The Coca-Cola Company is introducing a new operating structure. From January 1st 2013 the global soft drinks giant will be organised around three major operating businesses – Coca-Cola International, which will consist of the company’s Europe, Pacific and Eurasia & Africa operations; Coca-Cola Americas, which will consist of the company’s North America and Latin America operations; and Bottling Investments Group (BIG), which oversees the company-owned bottling operations outside of North America.
Ahmet Bozer, currently president of the Eurasia & Africa Group, will be appointed president of Coca-Cola International. Steve Cahillane, currently president and chief executive of Coca-Cola Refreshments (CCR), will become president of Coca-Cola Americas. Irial Finan will continue as president of BIG. All three executives will continue to report to Muhtar Kent, chairman and chief executive.

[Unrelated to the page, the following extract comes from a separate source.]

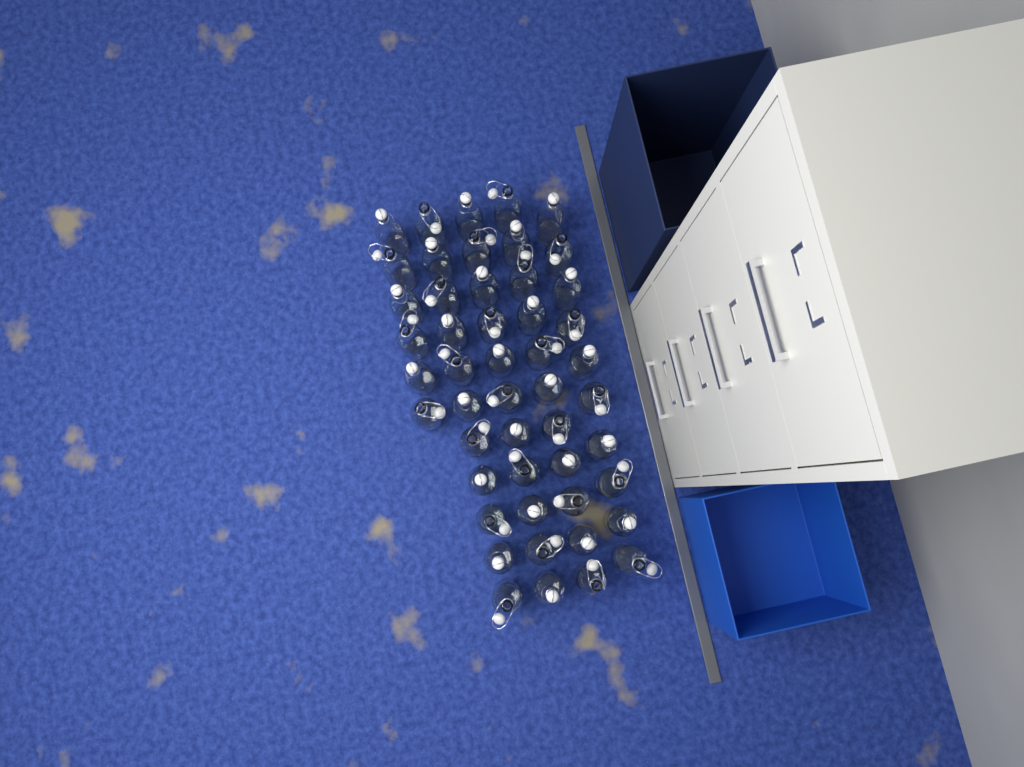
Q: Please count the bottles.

“This is the right structure for the next phase of our journey toward achieving our 2020 Vision,” says Muhtar Kent. “Over the last couple of years, we have systematically been adapting our business model to better address the changing demands of the global marketplace. First, we addressed the issues facing our system in our flagship market through the acquisition of CCE North America. Second, we further built the relevance of BIG, evolving it from its initial role of fixing challenging markets to a more significant role in spearheading our progress in select strategic markets such as China and India.”
He continues: By consolidating leadership of our global operations under two large, but similar sized geographic regions and BIG, we will streamline reporting lines, intensify our focus on key markets and create a structure that leverages synergies and gives us flexibility to strategically adjust our business within those geographies in the future.”